The program began with Locsin, Caccio and Kim walking down the red carpeted aisle to the stage, followed by Marines bearing the American Star Spangled Banner.
Kim began his speech by thanking those who joined him in the celebration of America’s 243rd year of Independence. “Maraming salamat sa inyong lahat.”
He also made special mention that July 4 is Philippine-American Friendship Day, “a unique and symbolic expression of the strong and historic bonds between us.” Filipinos used to mark July 4 as Independence Day until 1962, when President Diosdado Macapagal declared June 12 as our Independence Day (in honor of the Philippine declaration of independence in Kawit, Cavite, in 1898).
“As the United States Ambassador, I can’t think of a better place than the Philippines to celebrate the importance of our diplomacy and the ties that join our nations,” he added.
Locsin, for his part, began his speech by saying, “Better than sentiment and sentimentality is reason and logic. A country’s natural ally is always the one that is too far to get into one’s hair, yet with a reach long enough to deliver a strong punch at a common enemy. Two countries fit that bill; one far more than the other and that is the United States.”
The author with Yvette Pardo Orbeta of Wendy’s flanked by ‘Lady Liberty’ and ‘Uncle Sam.’

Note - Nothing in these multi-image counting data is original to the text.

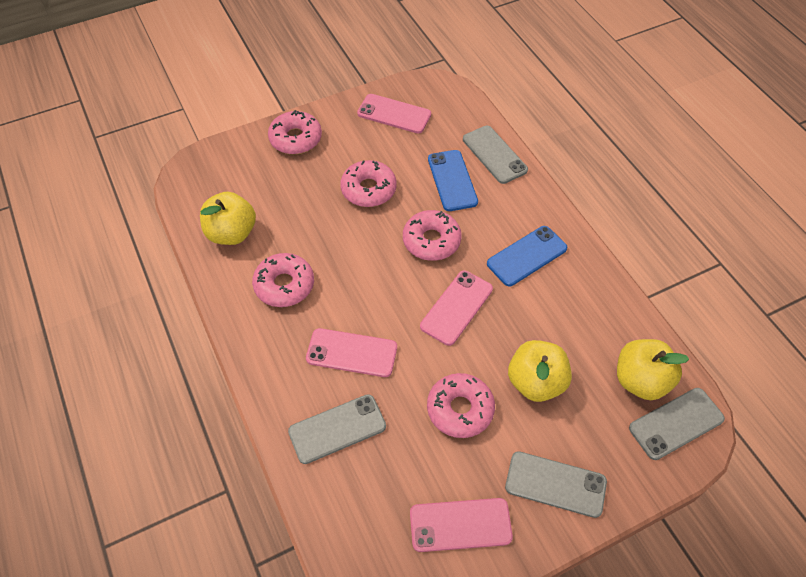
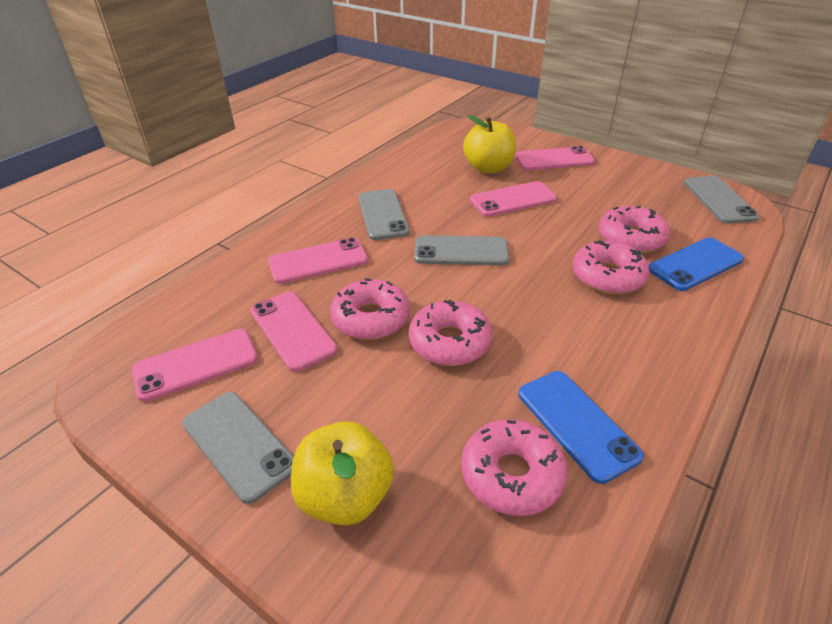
pink phone: 4 -> 5
yellow apple: 3 -> 2

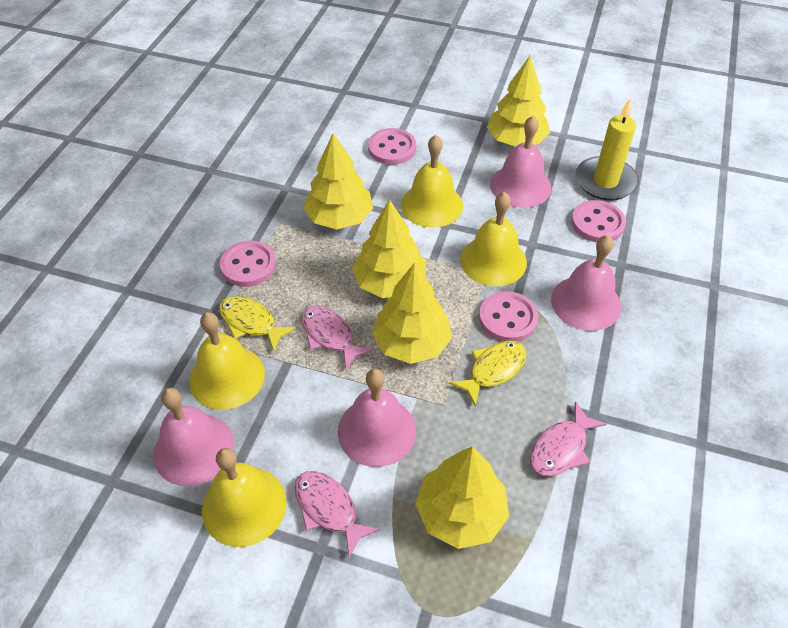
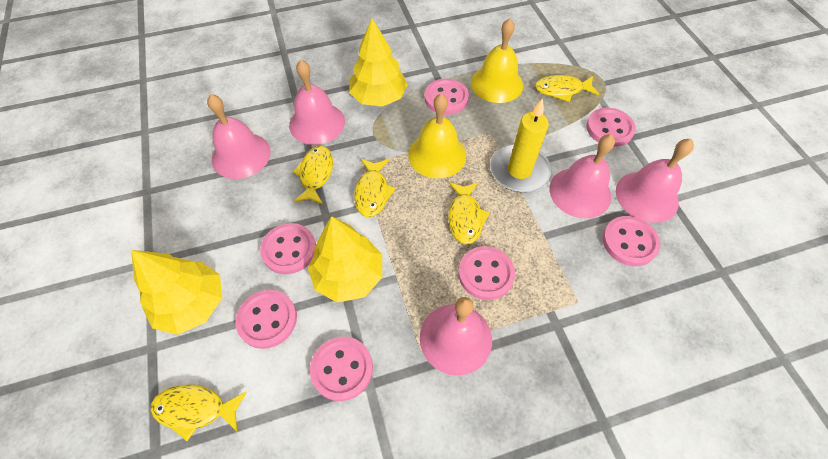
pink bell: 4 -> 5
pink button: 4 -> 7
pink fish: 3 -> 0
yellow bell: 4 -> 2
yellow fish: 2 -> 5
yellow tree: 5 -> 3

He described the US as “the greatest power in history; and is said to possess a marked edge over the combined military power of all other states measured in centuries. Her wealth is unprecedented and, more importantly, it is real and tangible and not the result of magical computation.”
“Fortunately, this power is committed, by the spirit of her Constitution and the anniversary we celebrate today, to freedom and independence for herself and for the rest of the world.”
Locsin said that “despite the sharp differences in our respective height: we (the Philippines and the US) both hate subservience to foreign powers; we cannot imagine living without total freedom in word, in thought, and in deed. ‘Live Free or Die’ is our motto and New Hampshire’s.”
In the end, Locsin noted, “It is what makes us love America — she is the larger image of ourselves as we are her smaller image. And we care for her as we hope she cares for us; but in any case we always care.”
Marvel heroes Nebula, Gamora, Captain America, Thor and Spider-Man at the Fourth of July event.
“When her great men die, we grieve as hard; when she rises magnificently to the occasion, we exult with her; and when we rise as high our limited scope notwithstanding, she exults as much for us — as I had occasion to see for myself at the Joint Houses of the US Congress assembled after EDSA,” he observed. True, true. The Philippines mourned JFK’s death as if it had lost its own. Why, it even mourned JFK Jr.’s death!
Locsin is right. We care for America as “we hope she cares for us; but in any case we always care.” Filipinos will continue to be avid NBA fans, idolize Captain America and Brad Pitt and many will continue to take the side of its former colonizer whether in fictitious battles like in Rocky, or in real life ones like valiant Filipino soldiers did in World War II.
Maybe that’s what long-standing friendship truly means. God bless America and Happy Philippine-American Friendship Day!